The following day was frightful, and those that came after still more
unbearable, because of her impatience to once again seize her happiness;
an ardent lust, inflamed by the images of past experience, and that
burst forth freely on the seventh day beneath Leon's caresses. His
ardours were hidden beneath outbursts of wonder and gratitude. Emma
tasted this love in a discreet, absorbed fashion, maintained it by all
the artifices of her tenderness, and trembled a little lest it should be
lost later on.
She often said to him, with her sweet, melancholy voice-"Ah! you too, you will leave me! You will marry! You will be like all
the others."
He asked, "What others?"
"Why, like all men," she replied.
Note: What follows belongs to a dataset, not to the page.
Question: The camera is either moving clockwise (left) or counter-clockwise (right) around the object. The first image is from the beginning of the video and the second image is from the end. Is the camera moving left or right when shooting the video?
Then added, repulsing him with a
languid movement-"You are all evil!"
One day, as they were talking philosophically of earthly disillusions,
to experiment on his jealousy, or yielding, perhaps, to an over-strong
need to pour out her heart, she told him that formerly, before him, she
had loved someone.
"Not like you," she went on quickly, protesting by the head of her child
that "nothing had passed between them."
The young man believed her, but none the less questioned her to find out
what he was.
"He was a ship's captain, my dear."
Was this not preventing any inquiry, and, at the same time, assuming a
higher ground through this pretended fascination exercised over a man
who must have been of warlike nature and accustomed to receive homage?
The clerk then felt the lowliness of his position; he longed for
epaulettes, crosses, titles. All that would please her--he gathered that
from her spendthrift habits.
Emma nevertheless concealed many of these extravagant fancies, such as
her wish to have a blue tilbury to drive into Rouen, drawn by an English
horse and driven by a groom in top-boots. It was Justin who had inspired
her with this whim, by begging her to take him into her service as
valet-de-chambre*, and if the privation of it did not lessen the
pleasure of her arrival at each rendezvous, it certainly augmented the
bitterness of the return.
* Manservant.
Often, when they talked together of Paris, she ended by murmuring, "Ah!
how happy we should be there!"
"Are we not happy?" gently answered the young man passing his hands over
her hair.
"Yes, that is true," she said. "I am mad. Kiss me!"
To her husband she was more charming than ever. She made him
pistachio-creams, and played him waltzes after dinner. So he thought
himself the most fortunate of men and Emma was without uneasiness, when,
one evening suddenly he said-"It is Mademoiselle Lempereur, isn't it, who gives you lessons?"